Try it -> Retrieve every line of the data holding the word "action".

Collected material ->
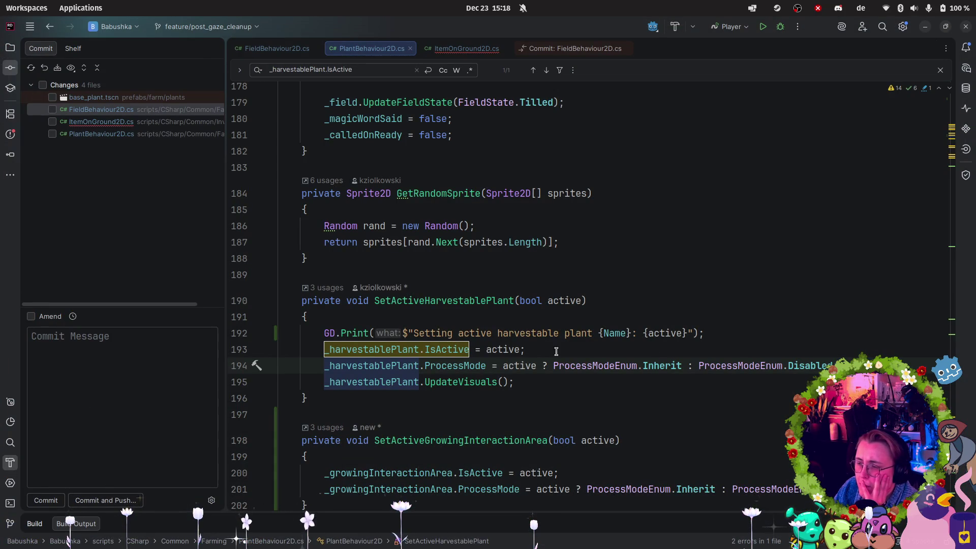
- Jump to the UpdateVisuals declaration and delete the stray 'publi' line in ItemOnGround2D.cs
{"action": "left_click", "coordinate": [459, 381]}
{"action": "key", "text": "ctrl+b"}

Reply ->
{"action": "left_click", "coordinate": [459, 381]}
{"action": "key", "text": "ctrl+b"}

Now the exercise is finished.